§ **Source document**:
┏━━
This case study seeks to read incoming tweets and process them.

## Tweepy

Modern Data sources typically deliver their data over an API. In this exercise, we will first acquire some tweets and work with them in various ways.

We'll be working with [`tweepy`](https://github.com/tweepy/tweepy), an API for acquiring Data from Twitter.The best place to start is the [documentation](http://docs.tweepy.org/en/latest/). Take a look at the Getting Started page.

To begin, uncomment the next cell and run it to install `tweepy` using pip. You need only do it once (but doing it more than once won't hurt anything). Run the next cell.



In [None]:
# !pip install tweepy

The next step is to obtain Twitter credentials for being able to acccess the API. Visit the [Twitter Developer Site for Apps](https://developer.twitter.com/en/apps)</a> to create a twitter "application," give it a name. Once created, go to the keys and tokens tab and copy-paste the Consumer API keys as well as the Access token & access token secret into the cell below.
┗━━
§ **Material shown**:
┏━━
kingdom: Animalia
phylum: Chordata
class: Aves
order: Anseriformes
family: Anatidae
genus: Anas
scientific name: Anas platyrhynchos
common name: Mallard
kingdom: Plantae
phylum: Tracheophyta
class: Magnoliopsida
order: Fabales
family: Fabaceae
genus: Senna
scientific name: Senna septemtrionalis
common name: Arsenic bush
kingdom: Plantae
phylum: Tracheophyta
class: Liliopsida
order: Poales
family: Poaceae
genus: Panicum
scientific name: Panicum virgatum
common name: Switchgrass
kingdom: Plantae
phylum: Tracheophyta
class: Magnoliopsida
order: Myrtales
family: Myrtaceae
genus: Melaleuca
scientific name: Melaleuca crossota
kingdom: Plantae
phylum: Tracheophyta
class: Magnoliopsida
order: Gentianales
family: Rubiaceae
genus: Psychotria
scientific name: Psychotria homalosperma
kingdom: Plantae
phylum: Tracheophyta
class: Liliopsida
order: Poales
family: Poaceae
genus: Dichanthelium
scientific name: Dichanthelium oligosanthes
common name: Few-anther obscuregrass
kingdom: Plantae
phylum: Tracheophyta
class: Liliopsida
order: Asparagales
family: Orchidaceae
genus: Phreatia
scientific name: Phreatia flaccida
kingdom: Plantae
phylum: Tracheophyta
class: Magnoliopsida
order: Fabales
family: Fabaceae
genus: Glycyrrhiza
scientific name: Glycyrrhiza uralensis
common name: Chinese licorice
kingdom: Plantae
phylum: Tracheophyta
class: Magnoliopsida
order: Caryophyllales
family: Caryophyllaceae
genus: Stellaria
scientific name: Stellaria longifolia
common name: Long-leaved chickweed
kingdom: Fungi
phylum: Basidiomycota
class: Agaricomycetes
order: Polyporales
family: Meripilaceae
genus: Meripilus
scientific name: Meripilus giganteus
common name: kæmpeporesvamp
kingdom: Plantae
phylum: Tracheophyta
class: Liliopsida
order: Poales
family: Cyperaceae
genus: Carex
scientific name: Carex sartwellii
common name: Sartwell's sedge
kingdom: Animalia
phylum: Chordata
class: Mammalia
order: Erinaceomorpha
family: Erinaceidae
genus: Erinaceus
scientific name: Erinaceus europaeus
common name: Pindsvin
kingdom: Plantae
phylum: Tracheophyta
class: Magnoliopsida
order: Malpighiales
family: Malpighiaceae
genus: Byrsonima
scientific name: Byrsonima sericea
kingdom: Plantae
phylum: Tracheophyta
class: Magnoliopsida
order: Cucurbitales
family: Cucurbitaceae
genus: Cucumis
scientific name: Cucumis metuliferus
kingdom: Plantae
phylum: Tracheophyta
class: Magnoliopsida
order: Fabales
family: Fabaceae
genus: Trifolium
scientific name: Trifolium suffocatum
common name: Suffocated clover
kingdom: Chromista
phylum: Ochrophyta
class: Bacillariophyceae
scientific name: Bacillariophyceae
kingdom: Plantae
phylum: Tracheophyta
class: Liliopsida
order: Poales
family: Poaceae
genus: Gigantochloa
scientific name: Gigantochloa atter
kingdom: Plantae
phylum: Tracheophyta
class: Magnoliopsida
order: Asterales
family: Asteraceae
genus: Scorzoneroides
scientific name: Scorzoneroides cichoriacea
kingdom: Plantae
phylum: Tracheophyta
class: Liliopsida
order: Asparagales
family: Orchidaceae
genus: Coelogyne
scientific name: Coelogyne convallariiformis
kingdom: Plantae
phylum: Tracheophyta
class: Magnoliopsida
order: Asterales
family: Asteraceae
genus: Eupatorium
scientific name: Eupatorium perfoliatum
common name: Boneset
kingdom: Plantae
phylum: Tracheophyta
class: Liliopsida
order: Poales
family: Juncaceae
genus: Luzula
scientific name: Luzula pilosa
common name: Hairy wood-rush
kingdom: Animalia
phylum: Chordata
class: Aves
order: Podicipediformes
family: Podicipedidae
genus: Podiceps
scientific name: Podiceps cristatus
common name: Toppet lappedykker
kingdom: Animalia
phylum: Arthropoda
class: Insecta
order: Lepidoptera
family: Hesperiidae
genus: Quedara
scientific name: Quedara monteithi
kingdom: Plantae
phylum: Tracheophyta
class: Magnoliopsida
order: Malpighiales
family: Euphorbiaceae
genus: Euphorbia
┗━━
§ **Direction 1**: Decide whether each statement below agrees with the tweepy tutorial, answering yes or no and quoting the deciding words. (a) Installing tweepy more than once causes problems. (b) Readers are pointed to the Getting Started page of the documentation. (c) The credentials to copy include the access token secret.
§ **Direction 2**: Carry on the tweepy tutorial from the point where it stops.

§ **Output 1**:
(a) No: "doing it more than once won't hurt anything"
(b) Yes: "Take a look at the Getting Started page."
(c) Yes: "copy-paste the Consumer API keys as well as the Access token & access token secret"

§ **Output 2**:
**Careful!** `consumer_secret` and `access_token_secret` should be protected like passwords because they can be used by the API to _send out tweets or direct messages_ on your behalf. Immediately invalidate the token if you accidentally expose it &mdash; regenerating a new set of token values on the keys and tokens page will invalidate the old one. 

To protect Twitter credentials from being made public I suggest that you keep the lines of the next cell in a separate file on your laptop. Running the next cell will get the variable `auth` into the IPython environment and you may immediately delete the cell after that!

In [None]:
consumer_key = '▣▣▣▣▣▣▣▣▣▣▣▣▣▣▣▣▣▣▣▣▣▣▣▣▣'
consumer_secret = '▣▣▣▣▣▣▣▣▣▣▣▣▣▣▣▣▣▣▣▣▣▣▣▣▣▣▣▣▣▣▣▣▣▣▣▣▣▣▣▣▣▣▣▣▣▣▣▣▣▣'
access_token = '▣▣▣▣▣▣▣▣▣▣▣▣▣▣▣▣▣▣▣▣▣▣▣▣▣▣▣▣▣▣▣▣▣▣▣▣▣▣▣▣▣▣▣▣▣▣▣▣▣▣'
access_token_secret = '▣▣▣▣▣▣▣▣▣▣▣▣▣▣▣▣▣▣▣▣▣▣▣▣▣▣▣▣▣▣▣▣▣▣▣▣▣▣▣▣▣▣▣▣▣'

# Once auth has been initialized, it is best to delete this cell but keep a copy in a separate file, just in case!
auth = tweepy.OAuthHandler(consumer_key, consumer_secret)
auth.set_access_token(access_token, access_token_secret)

### Errors and Exceptions

When dealing with live feeds, the program needs to be able to react to adverse conditions. A [user-defined exception](https://docs.python.org/3.8/tutorial/errors.html#user-defined-exceptions) should be defined for this purpose.

In [None]:
class StreamAnalysisError(Exception):
    """Base class for exceptions in this module."""
    pass

class TweepyError(StreamAnalysisError):
    """Exception raised in Tweepy.

    Attributes:
        expression -- input expression in which the error occurred
        message -- explanation of the error
    """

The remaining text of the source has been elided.